You don't need a bio at the beginning and the end. I'd combine the bio/credits into one paragraph at the end, something like:
I am an ex-Special Forces Engineer Sergeant (Green Beret Explosives Expert), hold a BA in Journalism/Mass Communications from the Walter Cronkite School of Journalism, and have sold fiction to Ellery Queen’s Mystery Magazine (Janet Hutchings, editor of EQMM, called my short story "Dancing in Mozambique" (July, 2010) “one of the best mysteries of the year…”).
That leaves us with the plot. I can do without Korean Conflict, nobler form of justice, adobe, Medal of Honor. Focus on Dix from beginning to end.
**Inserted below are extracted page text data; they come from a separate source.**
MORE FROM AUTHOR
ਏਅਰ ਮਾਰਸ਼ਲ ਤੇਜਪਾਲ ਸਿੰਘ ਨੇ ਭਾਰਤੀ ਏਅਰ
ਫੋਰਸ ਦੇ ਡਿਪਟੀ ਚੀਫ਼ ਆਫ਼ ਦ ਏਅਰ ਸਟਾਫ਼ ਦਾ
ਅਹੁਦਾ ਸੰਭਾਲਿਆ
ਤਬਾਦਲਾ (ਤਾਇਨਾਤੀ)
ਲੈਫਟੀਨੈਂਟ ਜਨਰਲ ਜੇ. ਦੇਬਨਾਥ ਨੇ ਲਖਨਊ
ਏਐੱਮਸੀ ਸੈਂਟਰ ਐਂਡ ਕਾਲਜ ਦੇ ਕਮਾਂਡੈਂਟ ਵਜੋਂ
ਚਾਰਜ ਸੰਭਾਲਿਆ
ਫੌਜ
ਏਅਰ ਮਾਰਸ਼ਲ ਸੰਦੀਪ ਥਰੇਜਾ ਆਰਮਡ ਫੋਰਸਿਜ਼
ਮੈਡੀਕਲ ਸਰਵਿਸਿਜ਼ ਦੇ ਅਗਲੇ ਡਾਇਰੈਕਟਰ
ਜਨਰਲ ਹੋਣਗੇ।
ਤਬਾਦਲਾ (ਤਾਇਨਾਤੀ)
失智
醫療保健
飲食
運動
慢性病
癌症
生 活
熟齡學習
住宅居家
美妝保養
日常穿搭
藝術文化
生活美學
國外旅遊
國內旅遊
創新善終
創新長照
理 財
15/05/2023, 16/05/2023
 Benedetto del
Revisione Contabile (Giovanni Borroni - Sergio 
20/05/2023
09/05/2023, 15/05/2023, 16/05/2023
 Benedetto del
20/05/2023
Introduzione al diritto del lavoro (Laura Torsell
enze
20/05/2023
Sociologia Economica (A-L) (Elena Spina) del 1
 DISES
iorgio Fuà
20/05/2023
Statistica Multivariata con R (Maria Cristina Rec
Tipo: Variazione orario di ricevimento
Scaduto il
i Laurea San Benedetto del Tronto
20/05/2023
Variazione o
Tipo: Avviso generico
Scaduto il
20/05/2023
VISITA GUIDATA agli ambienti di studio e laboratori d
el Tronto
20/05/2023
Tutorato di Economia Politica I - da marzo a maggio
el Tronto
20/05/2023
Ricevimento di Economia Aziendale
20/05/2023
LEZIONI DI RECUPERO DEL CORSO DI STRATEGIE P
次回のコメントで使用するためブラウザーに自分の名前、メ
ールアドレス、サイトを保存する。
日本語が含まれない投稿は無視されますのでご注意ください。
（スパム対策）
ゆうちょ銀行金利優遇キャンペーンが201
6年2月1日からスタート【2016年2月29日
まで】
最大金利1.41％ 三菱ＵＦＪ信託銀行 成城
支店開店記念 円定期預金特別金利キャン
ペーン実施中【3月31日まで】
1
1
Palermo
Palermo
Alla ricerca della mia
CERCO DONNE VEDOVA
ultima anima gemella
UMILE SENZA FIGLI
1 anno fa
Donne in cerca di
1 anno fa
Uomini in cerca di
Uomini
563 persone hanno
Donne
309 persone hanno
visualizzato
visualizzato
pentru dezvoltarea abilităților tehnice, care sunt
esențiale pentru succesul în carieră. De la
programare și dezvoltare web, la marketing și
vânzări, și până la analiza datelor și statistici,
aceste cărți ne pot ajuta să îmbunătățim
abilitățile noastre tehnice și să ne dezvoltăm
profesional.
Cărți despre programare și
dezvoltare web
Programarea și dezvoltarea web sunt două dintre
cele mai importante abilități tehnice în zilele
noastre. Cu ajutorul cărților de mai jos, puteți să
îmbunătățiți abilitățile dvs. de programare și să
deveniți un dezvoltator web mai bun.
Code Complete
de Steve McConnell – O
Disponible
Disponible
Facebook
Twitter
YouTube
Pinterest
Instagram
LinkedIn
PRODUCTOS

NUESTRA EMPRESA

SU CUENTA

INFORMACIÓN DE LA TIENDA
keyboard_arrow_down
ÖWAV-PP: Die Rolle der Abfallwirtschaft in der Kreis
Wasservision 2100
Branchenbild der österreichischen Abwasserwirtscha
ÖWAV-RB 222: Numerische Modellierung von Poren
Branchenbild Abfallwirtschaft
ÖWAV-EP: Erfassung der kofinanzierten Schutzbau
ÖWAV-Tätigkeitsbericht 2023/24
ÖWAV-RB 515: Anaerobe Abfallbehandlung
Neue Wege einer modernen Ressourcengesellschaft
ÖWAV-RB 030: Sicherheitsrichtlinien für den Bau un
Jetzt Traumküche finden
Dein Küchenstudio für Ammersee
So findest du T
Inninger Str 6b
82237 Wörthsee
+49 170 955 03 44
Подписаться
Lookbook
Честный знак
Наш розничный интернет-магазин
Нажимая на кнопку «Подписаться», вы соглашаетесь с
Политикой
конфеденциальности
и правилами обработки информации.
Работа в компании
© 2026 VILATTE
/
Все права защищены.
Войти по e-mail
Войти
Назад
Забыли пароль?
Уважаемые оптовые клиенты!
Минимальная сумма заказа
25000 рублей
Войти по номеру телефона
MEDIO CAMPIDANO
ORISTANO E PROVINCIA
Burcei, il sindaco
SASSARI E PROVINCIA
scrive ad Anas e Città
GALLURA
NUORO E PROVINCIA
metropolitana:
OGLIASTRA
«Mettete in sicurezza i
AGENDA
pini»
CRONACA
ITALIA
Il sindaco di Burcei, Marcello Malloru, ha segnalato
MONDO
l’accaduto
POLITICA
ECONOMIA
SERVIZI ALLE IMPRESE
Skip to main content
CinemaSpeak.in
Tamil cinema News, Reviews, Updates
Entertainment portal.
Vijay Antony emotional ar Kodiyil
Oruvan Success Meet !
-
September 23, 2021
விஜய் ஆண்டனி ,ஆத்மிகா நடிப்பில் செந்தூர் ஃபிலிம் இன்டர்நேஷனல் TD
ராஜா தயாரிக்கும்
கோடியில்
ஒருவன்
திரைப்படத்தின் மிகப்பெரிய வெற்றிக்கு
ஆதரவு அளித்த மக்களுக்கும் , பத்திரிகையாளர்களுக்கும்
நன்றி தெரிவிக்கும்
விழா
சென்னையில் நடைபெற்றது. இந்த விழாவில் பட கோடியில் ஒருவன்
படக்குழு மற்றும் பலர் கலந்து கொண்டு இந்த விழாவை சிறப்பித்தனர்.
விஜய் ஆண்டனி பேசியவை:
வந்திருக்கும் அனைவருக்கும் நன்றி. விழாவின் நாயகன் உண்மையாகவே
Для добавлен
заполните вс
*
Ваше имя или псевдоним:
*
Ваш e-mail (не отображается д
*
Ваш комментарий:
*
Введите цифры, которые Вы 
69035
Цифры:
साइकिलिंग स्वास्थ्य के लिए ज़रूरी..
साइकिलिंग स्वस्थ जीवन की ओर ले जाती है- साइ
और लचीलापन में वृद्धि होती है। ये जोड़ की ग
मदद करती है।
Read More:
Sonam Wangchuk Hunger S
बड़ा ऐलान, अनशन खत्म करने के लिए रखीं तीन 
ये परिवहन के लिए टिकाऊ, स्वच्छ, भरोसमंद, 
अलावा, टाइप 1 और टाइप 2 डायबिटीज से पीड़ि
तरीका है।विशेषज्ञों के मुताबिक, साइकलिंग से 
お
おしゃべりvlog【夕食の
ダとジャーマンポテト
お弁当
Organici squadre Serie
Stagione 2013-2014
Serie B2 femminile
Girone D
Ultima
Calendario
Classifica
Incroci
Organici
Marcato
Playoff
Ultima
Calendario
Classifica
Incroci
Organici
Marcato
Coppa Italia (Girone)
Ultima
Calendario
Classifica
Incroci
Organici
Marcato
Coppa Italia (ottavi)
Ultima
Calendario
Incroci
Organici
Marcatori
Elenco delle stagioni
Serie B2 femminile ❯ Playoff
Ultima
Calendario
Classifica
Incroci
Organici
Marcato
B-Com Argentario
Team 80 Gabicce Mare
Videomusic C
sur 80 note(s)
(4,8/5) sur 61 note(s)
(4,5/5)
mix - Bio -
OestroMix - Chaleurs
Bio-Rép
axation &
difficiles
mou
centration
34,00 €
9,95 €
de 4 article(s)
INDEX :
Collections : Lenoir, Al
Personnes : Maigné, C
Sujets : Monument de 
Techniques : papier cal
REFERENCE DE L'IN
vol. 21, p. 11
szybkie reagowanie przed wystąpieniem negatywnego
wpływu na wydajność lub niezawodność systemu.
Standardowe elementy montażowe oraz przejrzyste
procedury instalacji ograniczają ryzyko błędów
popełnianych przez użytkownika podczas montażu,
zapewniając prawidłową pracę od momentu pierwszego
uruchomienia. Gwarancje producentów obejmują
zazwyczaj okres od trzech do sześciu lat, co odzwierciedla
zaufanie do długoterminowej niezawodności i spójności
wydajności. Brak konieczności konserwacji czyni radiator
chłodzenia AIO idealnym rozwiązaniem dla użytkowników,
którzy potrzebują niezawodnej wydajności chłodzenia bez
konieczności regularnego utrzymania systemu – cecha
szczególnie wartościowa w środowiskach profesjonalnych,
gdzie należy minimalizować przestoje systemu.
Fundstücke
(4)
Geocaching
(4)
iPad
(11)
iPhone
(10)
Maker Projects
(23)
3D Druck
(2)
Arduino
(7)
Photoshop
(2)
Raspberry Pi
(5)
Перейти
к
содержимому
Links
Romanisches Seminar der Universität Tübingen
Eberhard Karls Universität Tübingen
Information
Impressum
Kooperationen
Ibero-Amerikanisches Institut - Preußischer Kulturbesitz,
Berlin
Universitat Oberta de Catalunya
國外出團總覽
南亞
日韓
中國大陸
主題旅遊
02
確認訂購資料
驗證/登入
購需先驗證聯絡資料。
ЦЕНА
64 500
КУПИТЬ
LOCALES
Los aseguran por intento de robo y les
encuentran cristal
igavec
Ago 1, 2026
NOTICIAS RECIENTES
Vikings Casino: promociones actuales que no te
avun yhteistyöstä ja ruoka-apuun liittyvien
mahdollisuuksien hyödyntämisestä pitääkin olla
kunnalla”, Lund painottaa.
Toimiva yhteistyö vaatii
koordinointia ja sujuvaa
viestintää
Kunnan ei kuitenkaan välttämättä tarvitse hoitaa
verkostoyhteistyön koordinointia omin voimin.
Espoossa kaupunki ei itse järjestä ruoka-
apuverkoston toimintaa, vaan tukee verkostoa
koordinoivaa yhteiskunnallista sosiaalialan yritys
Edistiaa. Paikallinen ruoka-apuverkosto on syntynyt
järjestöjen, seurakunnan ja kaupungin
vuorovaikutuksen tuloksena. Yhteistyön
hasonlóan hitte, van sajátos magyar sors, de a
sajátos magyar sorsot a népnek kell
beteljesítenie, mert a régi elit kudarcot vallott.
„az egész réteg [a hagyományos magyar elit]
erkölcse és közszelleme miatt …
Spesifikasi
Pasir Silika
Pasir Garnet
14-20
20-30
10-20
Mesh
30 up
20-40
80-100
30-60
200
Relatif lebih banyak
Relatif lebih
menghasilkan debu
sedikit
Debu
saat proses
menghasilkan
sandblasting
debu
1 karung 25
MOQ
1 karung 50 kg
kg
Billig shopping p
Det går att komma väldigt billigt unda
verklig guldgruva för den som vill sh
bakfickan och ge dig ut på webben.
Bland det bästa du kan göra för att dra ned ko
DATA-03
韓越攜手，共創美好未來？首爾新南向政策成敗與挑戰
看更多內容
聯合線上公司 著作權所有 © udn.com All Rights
And use paragraphs.
In 1950, badly scarred WWII veteran J.C. Dix moves to Scottsdale, Arizona to practice law—only to discover the dusty desert town needs another lawyer like it needs central heating. When Thelma Foad walks into Dix’s law office, things seem to be looking up. But Foad doesn’t seek legal help. She hires him to recover a pornographic film of her younger sister.
Now we need two short paragraphs that explain how recovering the film involves Dix in murder. (If the two are unrelated, drop Foad and the porn from the query. Murder is the focus of a mystery novel.) Who was murdered, and why is Dix a suspect? Frame job? Wrong place at the right time? What happened?
As it's not a romance, we may not need librarian-looking woman in the query. Basically, Dix sets up shop and suddenly his life goes kablooey and he has to solve a mystery or else . . . he'll land on death row? Gangsters will kill him? What's at stake? Do include that he'll need his combat skills to get through this.